From coffee and chocolate bars to beauty products and even dog treats, industry leaders and consumers alike are beginning to experiment with adding cannabis to their product lines and lifestyle routines. They’re reaping benefits like enhanced focus, increased relaxation and reduced pain. But while you may be aware of how cannabis can assist your performance on the running trails or at the brainstorming table of your start-up, you may be surprised to learn it can also enhance your experience in other areas – namely, between the sheets.
According to a groundbreaking study conducted by researchers at Stanford University Medical Center and published by the Journal for Sexual Medicine, researchers found that non-cannabis using woman averaged six sexual encounters in four weeks – while their weed-loving counterparts capped out at 7.1 sexual encounters in the same span of time. This ran counter to expectations of researchers, who assumed cannabis use might impair sexual desire (clearly, they’ve never tried the stuff).
Now before we ask the curious and pressing question of what exactly that extra .1 entails, let’s reflect for a moment on what this data means – and it isn’t necessarily that more frequent cannabis use will lead to more frequent sex (If only we could light up a joint and immediately summon our perfect bedroom partner…But I digress).
However, the study does point to a positive association between marijuana use and sexual frequency in both men and women across all demographic groups studied. According to Senior Author Michael Eisenberg, this dose-dependent relationship suggests that cannabis could play a dynamic role in both enhancing a healthy sex life and treating sexual dysfunction.
This news couldn’t come at a more perfect time for women. Currently in the United States alone, a shocking 43% of people identifying as female report struggling with sexual issues. Unfortunately, statistics can be difficult to generate due to cultural hesitation around the topic of sex and fear of speaking up in the doctor’s office. This means that an even larger number of us than originally reported may not be getting all the enjoyment we could out of our sex lives.
The shocking fact is this: Discrepancies in data considered, there are nearly FIFTY PERCENT of American women having unpleasurable sex. That’s nearly half of women in the United States missing out on the enjoyment, satisfaction, and health benefits of a routine sexy-time session. The four culprits responsible for sexual dysfunction in women are categorized as lack of desire, inability to orgasm, problems reaching arousal, and/or pain during sex. Ouch. What, exactly, is going on here? Could cannabis provide an opportunity for relief?

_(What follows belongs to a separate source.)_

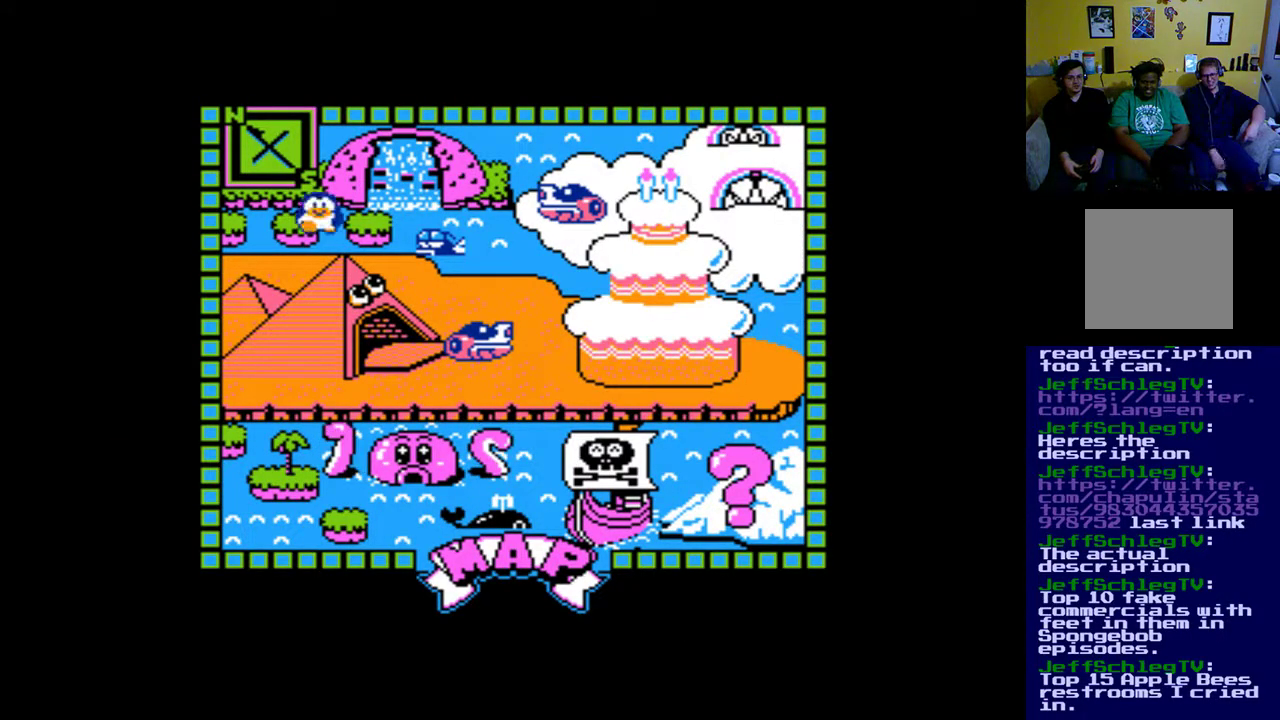
{"buttons": ["DPAD_RIGHT"], "events": [[67, "DPAD_RIGHT", "up"], [67, "DPAD_UP", "down"], [317, "DPAD_RIGHT", "down"], [333, "DPAD_UP", "up"]]}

According to a growing number of physicians and sex specialists, it absolutely can. Dr. Hervé Damas of Grassroots Wellness in Miami, FL recognizes cannabis and sex as two topics intrinsically-linked. Dr. Damas holds workshops in the Miami area to educate patients on how different cannabinoids, terpene profiles, and available products can help treat common sexual issues and improve one’s sexual experience.
“Our body’s natural endocannabinoid system is key in regulating things like pleasure, pain, relaxation and homeostasis,” says Damas. “When it is activated by the cannabinoids in cannabis, it can leave users feeling relaxed, with increased pleasure and decreased pain.”
Your Endocannabinoid System (or ECS) is the system of your body responsible for maintaining homeostasis – or balance – of your cells. The chemical compounds in cannabis, such as THC and CBD, bind to receptors on the cell walls and allow cannabis to produce its medicinal and euphoric effects. The ECS regulates countless important physical functions, including sleep, mood, appetite, inflammation, memory, pain, reproduction, and – you guessed it – pleasure.
“Introducing cannabis in the bedroom can lead to increased arousal, making sex even more enjoyable,” says Damas. “For some people who experience increased pleasurable sensations with cannabis, this effect can make sex feel even better.”
Of course, more research is needed to determine the efficacy of medical cannabis on sexual health. Although Cannabis consumption is becoming commonplace, its use in correlation with sex hasn’t been comprehensively studied. However, times are changing – and in the meantime, thousands of women are taking advantage of the plethora of new cannabis products designed to help them break their pleasure boundaries.